La contre-révolution d’octobre, c’est que les gens vivent encore !

J’allais m’énerver ou m’exalter à ma table d’un bar, avenue Providencia, où je regardai la télévision – n’est-ce pas une contradiction que de refuser de l’avoir chez moi pour la voir de temps en temps dans un bar ? – lorsque passe un des plus beaux exemplaires de la femme chilienne, dont je ne me lasse pas depuis trois ans, à la longue chevelure d’un noir éclatant sur une peau blanche éblouissante, l’air altier, le pas décidé et des yeux brillants comme deux phares éclairant ses pas dans la nuit d’une lumière troublante. Durant le petit paragraphe que j’ai lu d’elle, cet éclair, je n’ai vu, malgré sa mini-jupe provocante très à la mode seulement qu’une

bouche

d’un rouge in(can)de(s)cent avec un corps qui s’y accroche tout autour. Nombril du monde, siphon d’où pouvait s’écouler toute la réalité s’il s’ouvrait, il faut aller l’embrasser tout de suite pour sauver le monde de sa chute, ne pas laisser un répit à cet orifice dangereux, le combler ! L’addition s’il vous plait, et merde, je paierai demain, le patron me connaît bien, j’ai un prénom dans ce bar, ou nous mettrons ça sur le compte de l’oubli – qui, s’il avait sa propre ardoise, me ferait économiser bien de l’argent !

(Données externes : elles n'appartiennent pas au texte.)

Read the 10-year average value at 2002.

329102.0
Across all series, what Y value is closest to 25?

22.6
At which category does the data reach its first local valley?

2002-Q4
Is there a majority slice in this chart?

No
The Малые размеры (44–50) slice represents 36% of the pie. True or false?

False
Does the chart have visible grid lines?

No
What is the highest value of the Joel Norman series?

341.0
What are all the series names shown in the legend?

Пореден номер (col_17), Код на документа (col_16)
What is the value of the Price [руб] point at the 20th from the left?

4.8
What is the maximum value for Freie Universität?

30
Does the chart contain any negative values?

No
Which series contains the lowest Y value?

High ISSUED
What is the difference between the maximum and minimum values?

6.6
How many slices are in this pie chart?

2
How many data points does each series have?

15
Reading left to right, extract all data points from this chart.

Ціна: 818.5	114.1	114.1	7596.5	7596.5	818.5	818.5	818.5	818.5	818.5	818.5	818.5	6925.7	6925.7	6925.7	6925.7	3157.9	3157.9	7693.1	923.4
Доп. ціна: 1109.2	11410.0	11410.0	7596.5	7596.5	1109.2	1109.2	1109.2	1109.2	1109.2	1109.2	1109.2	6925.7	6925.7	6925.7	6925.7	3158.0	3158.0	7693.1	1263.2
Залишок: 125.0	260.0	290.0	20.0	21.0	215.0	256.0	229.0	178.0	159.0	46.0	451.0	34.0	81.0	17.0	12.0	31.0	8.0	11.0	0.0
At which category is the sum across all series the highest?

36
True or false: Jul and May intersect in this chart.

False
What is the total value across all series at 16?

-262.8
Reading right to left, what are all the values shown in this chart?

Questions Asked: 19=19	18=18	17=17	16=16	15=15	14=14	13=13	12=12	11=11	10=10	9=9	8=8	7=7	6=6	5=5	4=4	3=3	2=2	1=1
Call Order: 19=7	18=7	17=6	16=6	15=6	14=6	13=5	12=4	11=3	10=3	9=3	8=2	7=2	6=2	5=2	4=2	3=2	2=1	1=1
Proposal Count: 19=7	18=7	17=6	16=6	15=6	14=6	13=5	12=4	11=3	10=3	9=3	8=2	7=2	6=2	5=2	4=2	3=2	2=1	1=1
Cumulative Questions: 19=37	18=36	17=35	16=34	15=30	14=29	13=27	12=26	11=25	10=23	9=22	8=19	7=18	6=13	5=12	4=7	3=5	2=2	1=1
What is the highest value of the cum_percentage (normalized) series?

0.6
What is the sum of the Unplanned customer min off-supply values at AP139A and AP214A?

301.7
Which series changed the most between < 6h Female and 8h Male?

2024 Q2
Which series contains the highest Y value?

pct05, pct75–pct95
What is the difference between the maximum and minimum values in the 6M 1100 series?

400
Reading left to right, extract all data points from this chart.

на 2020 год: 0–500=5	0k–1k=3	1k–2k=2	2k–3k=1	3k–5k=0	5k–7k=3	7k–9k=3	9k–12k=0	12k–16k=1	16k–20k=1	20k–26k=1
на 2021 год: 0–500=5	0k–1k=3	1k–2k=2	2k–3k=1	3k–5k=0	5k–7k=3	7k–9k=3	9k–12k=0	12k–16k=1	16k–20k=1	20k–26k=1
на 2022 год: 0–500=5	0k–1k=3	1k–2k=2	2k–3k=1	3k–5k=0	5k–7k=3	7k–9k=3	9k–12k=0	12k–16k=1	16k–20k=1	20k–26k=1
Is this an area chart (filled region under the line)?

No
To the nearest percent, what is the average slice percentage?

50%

Je sors précipitamment sans regarder derrière moi, et la suis à 50 mètres sur l’avenue Providencia, puis à droite vers Antonio Varas… si elle rentre chez elle, nous serons donc voisins, avantages à court terme, ennuis à moyen, sur le long terme nous sommes… tous passés à autre chose. En avant !

Je la suis à 30 mètres maintenant, et quand je dis « suis » c’est bien être et non suivre, tant je suis en osmose avec ma proie, plongé en elle, rivé à ses pas, mais deux fois son rythme pour la rejoindre dans environ 15,46 mètres.

Je ne terminerai pas seul cette nuit.

Vous ne savez pas comment je vais faire, mais je vais le faire ; voilà ce qui, moi, Juan, me différencie de vous, les autres.

Note

  1. En 1970, « l’Aire de Propriété Sociale devint l’axe dominant [de l’économie chilienne]. […] Selon le plan basique de l’UP, la politique de stimulation de la consommation et de transformations économiques pendant la première année de gouvernement, devait être prolongée les années suivantes par une politique d’investissements et d’augmentation de la production. […] L’augmentation de la consommation privée et sociale du secteur populaire était un des objectifs principaux du nouveau gouvernement. Les buts étaient d’augmenter la production et la demande de manière simultanée, et pour réussir ceci (…) diminuer de façon drastique le chômage, effectuer une redistribution à grande échelle des ressources en faveur des salariés et réduire l’inflation par le moyen de l’augmentation de l’offre (abastecimiento), tout en adoptant des mesures administratives pour contrôler les prix de la plupart des produits. » [Israel Zipper 2006, 35-37].